━━ Document passage ━━

Purpose: : To characterize the temporal and spatial progression of retinal ganglion cell (RGC) dysfunction in the DBA2/J glaucomatous mouse model relative to RGC death, age, and intraocular pressure (IOP) increase.

Methods: : Retinas from C57/Bl6 (WT) and DBA2/J mice aged between 6 and 25 months were placed on a multielectrode array (MEA) where RGCs responses were recorded during light steps of varying wavelength and intensity. Spike waveforms were extracted and principal components were used to identify single neural units across all intensities from each channel. Firing rates of each neural unit were plotted against stimulus intensity and fit to an intensity response (Michaelis-Menten) function. The intensity where firing rate was half maximal, a free parameter in the intensity response function, was used to assay sensitivity loss in the RGC population. The MEA was also used to record focal electroretinograms (ERG) from nearby tissue, providing insight into photoreceptor and bipolar cell function.

━━━
━━ Collected material ━━

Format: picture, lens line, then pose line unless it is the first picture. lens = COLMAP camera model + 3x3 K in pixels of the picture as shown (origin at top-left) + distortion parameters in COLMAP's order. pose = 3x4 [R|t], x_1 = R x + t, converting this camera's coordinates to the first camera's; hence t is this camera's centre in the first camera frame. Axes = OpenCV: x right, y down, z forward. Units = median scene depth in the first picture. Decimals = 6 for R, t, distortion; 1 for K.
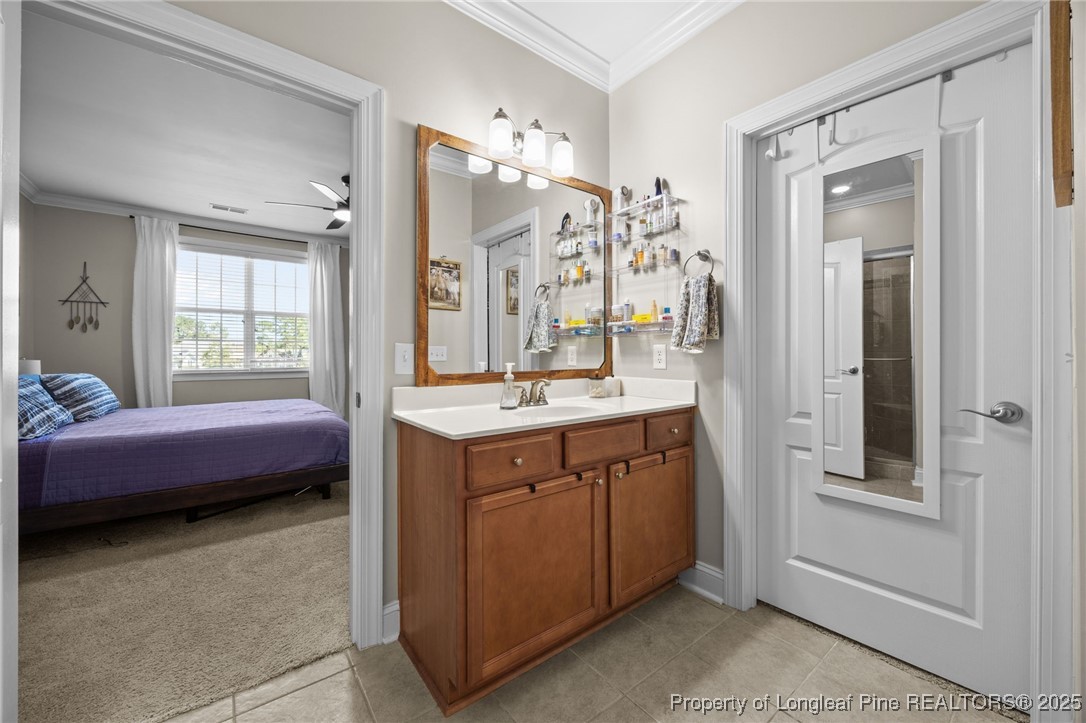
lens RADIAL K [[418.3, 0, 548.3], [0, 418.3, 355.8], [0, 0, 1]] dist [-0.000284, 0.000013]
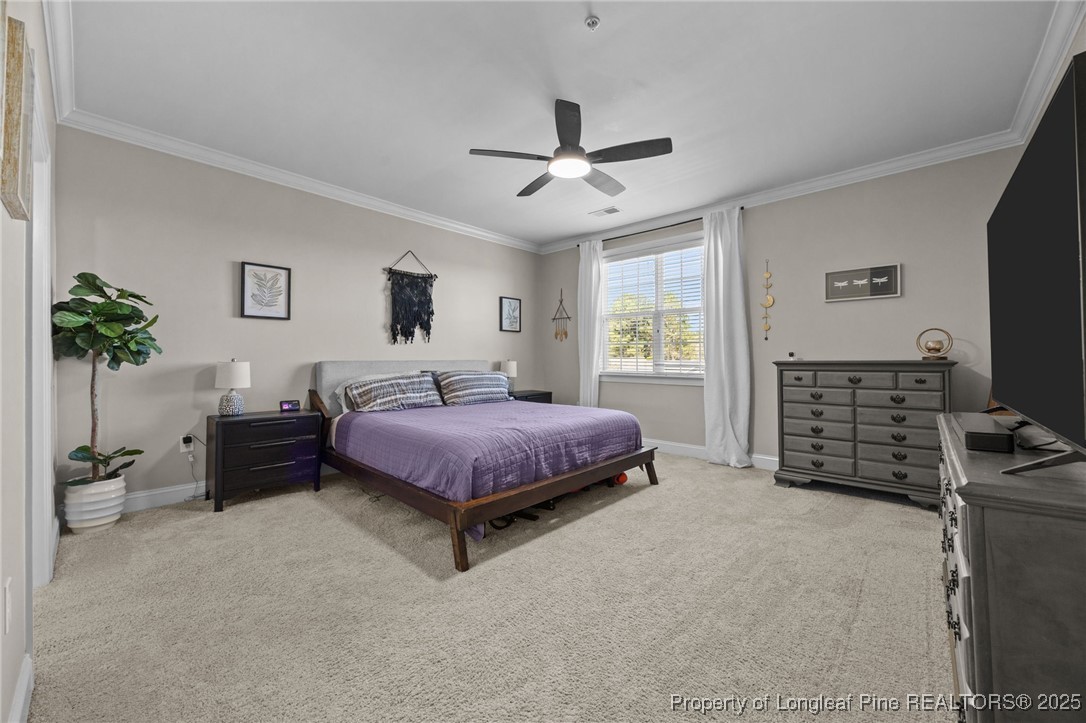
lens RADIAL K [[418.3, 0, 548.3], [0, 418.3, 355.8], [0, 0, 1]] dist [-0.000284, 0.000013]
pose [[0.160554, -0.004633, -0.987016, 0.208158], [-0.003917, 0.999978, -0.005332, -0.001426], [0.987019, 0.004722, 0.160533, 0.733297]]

━━━

**Required work:**
1. Rewrite the abstract from "Methods: : Retinas" to "bipolar cell function.", replacing "multielectrode array" with "microelectrode array".
2. According to the abstract, what function were the firing rates of each neural unit fit to?
Use only the abstract, not the material.

**Results:**
1.
Methods: : Retinas from C57/Bl6 (WT) and DBA2/J mice aged between 6 and 25 months were placed on a microelectrode array (MEA) where RGCs responses were recorded during light steps of varying wavelength and intensity. Spike waveforms were extracted and principal components were used to identify single neural units across all intensities from each channel. Firing rates of each neural unit were plotted against stimulus intensity and fit to an intensity response (Michaelis-Menten) function. The intensity where firing rate was half maximal, a free parameter in the intensity response function, was used to assay sensitivity loss in the RGC population. The MEA was also used to record focal electroretinograms (ERG) from nearby tissue, providing insight into photoreceptor and bipolar cell function.

2. An intensity response (Michaelis-Menten) function.